Andre Lewis drafted by Whitecaps, then signs with Cosmos, then is… back with the Whitecaps?
Canadian soccer teams are always fun to watch. From Toronto FC being a bottom dweller and still finding a way to sign big money players, to FC Edmonton’s inability to do anything other than draw, fishy things happen when you combine Canadians and soccer. Now, it’s time to add another chapter to the Canadian soccer history book (authored by M. Night Shyamalan). In a bizarre event, NASL’s New York Cosmos have signed Jamaican prospect Andre Lewis, right after he was the seventh overall pick of the 2014 MLS SuperDraft. Multiple news outlets reported this, and soon after these reports were taking shape, @WhitecapsFC tweeted:
After this was tweeted, Goal.com’s Ives Galarcep confirmed that the Cosmos said they signed Lewis. Cosmos COO Erik Stover stated to Galarcep that the team had “agreed to a deal in principle with (Lewis)” and were “finalizing the terms of the developmental agreement with his club in Jamaica.” So, it appeared as if the Cosmos had Lewis in the bag.

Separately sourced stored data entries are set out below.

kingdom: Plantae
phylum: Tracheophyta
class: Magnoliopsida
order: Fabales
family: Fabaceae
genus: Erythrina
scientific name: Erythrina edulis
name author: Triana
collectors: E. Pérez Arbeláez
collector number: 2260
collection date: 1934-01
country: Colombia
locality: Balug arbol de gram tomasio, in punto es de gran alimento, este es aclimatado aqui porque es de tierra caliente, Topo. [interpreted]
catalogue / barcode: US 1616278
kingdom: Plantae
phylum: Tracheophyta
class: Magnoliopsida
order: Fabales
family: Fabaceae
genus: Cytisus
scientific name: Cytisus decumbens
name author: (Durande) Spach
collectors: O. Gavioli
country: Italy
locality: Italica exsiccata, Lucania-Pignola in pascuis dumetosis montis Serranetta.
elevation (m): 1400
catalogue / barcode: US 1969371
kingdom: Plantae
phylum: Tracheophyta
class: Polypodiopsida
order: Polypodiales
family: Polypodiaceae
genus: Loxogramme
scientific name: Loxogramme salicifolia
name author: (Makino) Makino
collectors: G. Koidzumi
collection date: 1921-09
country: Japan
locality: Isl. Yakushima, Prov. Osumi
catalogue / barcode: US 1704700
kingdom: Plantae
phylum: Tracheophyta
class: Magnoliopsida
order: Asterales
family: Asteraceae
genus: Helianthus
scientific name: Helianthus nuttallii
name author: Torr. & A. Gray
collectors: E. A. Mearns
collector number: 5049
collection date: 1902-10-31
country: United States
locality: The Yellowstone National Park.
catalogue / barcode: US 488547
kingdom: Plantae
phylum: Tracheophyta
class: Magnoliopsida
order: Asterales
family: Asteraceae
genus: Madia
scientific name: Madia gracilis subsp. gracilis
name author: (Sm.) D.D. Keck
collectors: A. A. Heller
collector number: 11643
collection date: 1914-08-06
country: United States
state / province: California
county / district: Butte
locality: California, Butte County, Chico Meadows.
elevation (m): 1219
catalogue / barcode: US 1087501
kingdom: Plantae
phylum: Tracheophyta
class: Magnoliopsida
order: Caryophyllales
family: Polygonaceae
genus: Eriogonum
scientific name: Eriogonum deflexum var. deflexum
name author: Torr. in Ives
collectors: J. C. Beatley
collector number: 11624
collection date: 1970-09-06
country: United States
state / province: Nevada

But, as Lee Corso would say, not so fast my friend. In another Shyamalanic twist, at around 8 o’clock tonight Lewis tweeted:
@whitecapsFC I’m excited about my future at the whitecaps FC, looking forward to meeting all the supporters soon.
So, as it stands, barring any further twists and turns, the Vancouver Whitecaps have signed Andre Lewis. The MLS even published an article on their website after Lewis’ tweet that stated Lewis was with the Whitecaps. All is (relatively) well and good in Vancouver.
Now to the real story here: is this an example of the Cosmos challenging MLS teams in talent? While we will never know the extent of Lewis’ playing time with the Cosmos, it will be interesting to see how well Lewis will play for the Whitecaps reserves and if he does indeed make the move onto the Whitecaps roster. We all know that the Cosmos have more money than any NASL club, but does this move signal that they have the buying power to compete with MLS clubs for rising prospects? If Stover’s statement is true, which is safe to assume that it is, then it shows that the Cosmos are looking at the same talent that the MLS is willing to spend first round draft picks on. And while the MLS does not have a salary cap, it does have a precedent for rookie contracts- just above 35,000$. Most rookies are signed to this base minimum salary, and as a result rookies that perform well are purchased by other leagues or teams for much more money. In all likelihood, Lewis was signed to the Whitecaps with this 35,000$ contract, but was also “signed” with the Cosmos for more money.
While I can’t claim to understand the legal battle that has gone on between the Whitecaps and the Cosmos and why Lewis has ended up with the Whitecaps, I do know this: this whole situation is beneficial for the New York Cosmos. While they might not have been able to keep Lewis, they have definitely gotten the attention of the American soccer community in terms of just how much purchasing power this club really has. MLS teams certainly can’t like having a competitor in the second-tier league of American soccer when it comes to emerging talent, and NASL teams have to enjoy the taste of validity that may be coming to the league with a story such as this. It will only fuel those who argue that the NASL is closing the gap between the two leagues, and if NASL teams continue to battle for highly touted prospects, those people may just end up being right.
Update: MLS has released new information on the deal, stating essentially that if the Whitecaps want him, they will have him. This information comes from MLS vice president of player personnel Lino DiCuollo, who stated,
“MLS has an agreement with Lewis and the Cosmos for him to join MLS and Vancouver, provided certain conditions are met. In the event the Whitecaps want to retain the player, as of the roster compliance date (March 1), then he will be with them on a loan or after a transfer from the Cosmos.”
So it appears as if Lewis is indeed signed with the Cosmos right now, but he may be transferred or loaned to Vancouver down the road.